● **Passage for review**:
────────

And about 15% are Democrats who have soured on Obama, and vote much like the moderates.

All of these people have one thing in common: They hate Dan Quayle, which is why he’ll have a very hard time winning them over. He’ll get some of them because a lot of these people still don’t want a Democratic Congress and will- disgusted- still back him, but not that many.

Here’s an interesting statistic:

Looking at all moderate AND liberal Republicans, who make up about 18% of the sample, Quayle wins just by a measly 48-42 margin. That means that almost half of the moderate Republicans have abandoned him, that is huge.

As a comparison, looking at all moderate and conservative Democrats, a subsample that’s about the same size as the moderate and liberal Republicans, Hulburd wins 84-10. If the candidates were equally appealing, these numbers should be roughly the same. There you can see the huge difference between the candidate’s qualities.

Summary: While Hulburd still has some work to do with winning over some Democrat-leaning voters who still hold out on him, especially those who still like the other Democrats on the ticket, the main point here is just how unpopular Quayle is. Lots of conservative Independents and moderate Republicans and even conservative Republicans who usually are very open to Republican candidates have left his campaign. Some of them are already on board with the Hulburd campaign, some are still out there and thinking about their choice.

Okay, the last thing we’ll do is look at the Undecided voters. For that we need an advanced tool, a so-called Logistic Regression.

────────

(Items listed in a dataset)
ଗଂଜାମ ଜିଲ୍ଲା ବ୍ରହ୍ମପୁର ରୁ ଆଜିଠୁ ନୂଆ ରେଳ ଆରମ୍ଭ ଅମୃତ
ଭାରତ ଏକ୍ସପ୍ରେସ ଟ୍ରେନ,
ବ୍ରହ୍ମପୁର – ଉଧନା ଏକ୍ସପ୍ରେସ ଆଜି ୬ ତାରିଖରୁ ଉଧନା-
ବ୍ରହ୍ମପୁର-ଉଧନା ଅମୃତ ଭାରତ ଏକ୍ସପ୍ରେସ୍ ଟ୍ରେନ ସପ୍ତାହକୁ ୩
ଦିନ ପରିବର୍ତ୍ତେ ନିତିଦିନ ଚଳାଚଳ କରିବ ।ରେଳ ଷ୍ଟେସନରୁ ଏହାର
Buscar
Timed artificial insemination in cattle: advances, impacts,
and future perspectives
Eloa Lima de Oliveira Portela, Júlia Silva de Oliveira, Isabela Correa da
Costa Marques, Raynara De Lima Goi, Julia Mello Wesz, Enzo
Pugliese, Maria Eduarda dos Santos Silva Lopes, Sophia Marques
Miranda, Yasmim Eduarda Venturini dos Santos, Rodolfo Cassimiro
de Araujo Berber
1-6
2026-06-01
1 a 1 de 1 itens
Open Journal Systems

────────

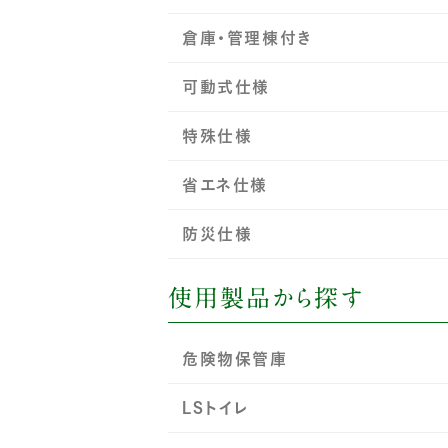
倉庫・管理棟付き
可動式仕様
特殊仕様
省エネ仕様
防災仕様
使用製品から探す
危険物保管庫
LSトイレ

────────

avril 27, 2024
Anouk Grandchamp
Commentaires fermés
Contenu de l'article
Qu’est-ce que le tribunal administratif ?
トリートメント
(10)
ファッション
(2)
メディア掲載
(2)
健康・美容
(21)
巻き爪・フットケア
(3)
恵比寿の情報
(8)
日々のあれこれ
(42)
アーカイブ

────────

● **Task A**: Name every politician mentioned in the polling passage.
● **Task B**: Lay out the lines of the entries, from the line with "ଗଂଜାମ ଜିଲ୍ଲା ବ୍ରହ୍ମପୁର" up to and including the line with "Open Journal Systems", as a JSON list of strings with one string per line and blank lines omitted.

● **Task answer A**: Obama, Dan Quayle, Hulburd

● **Task answer B**:
[
  "ଗଂଜାମ ଜିଲ୍ଲା ବ୍ରହ୍ମପୁର ରୁ ଆଜିଠୁ ନୂଆ ରେଳ ଆରମ୍ଭ ଅମୃତ",
  "ଭାରତ ଏକ୍ସପ୍ରେସ ଟ୍ରେନ,",
  "ବ୍ରହ୍ମପୁର – ଉଧନା ଏକ୍ସପ୍ରେସ ଆଜି ୬ ତାରିଖରୁ ଉଧନା-",
  "ବ୍ରହ୍ମପୁର-ଉଧନା ଅମୃତ ଭାରତ ଏକ୍ସପ୍ରେସ୍ ଟ୍ରେନ ସପ୍ତାହକୁ ୩",
  "ଦିନ ପରିବର୍ତ୍ତେ ନିତିଦିନ ଚଳାଚଳ କରିବ ।ରେଳ ଷ୍ଟେସନରୁ ଏହାର",
  "Buscar",
  "Timed artificial insemination in cattle: advances, impacts,",
  "and future perspectives",
  "Eloa Lima de Oliveira Portela, Júlia Silva de Oliveira, Isabela Correa da",
  "Costa Marques, Raynara De Lima Goi, Julia Mello Wesz, Enzo",
  "Pugliese, Maria Eduarda dos Santos Silva Lopes, Sophia Marques",
  "Miranda, Yasmim Eduarda Venturini dos Santos, Rodolfo Cassimiro",
  "de Araujo Berber",
  "1-6",
  "2026-06-01",
  "1 a 1 de 1 itens",
  "Open Journal Systems"
]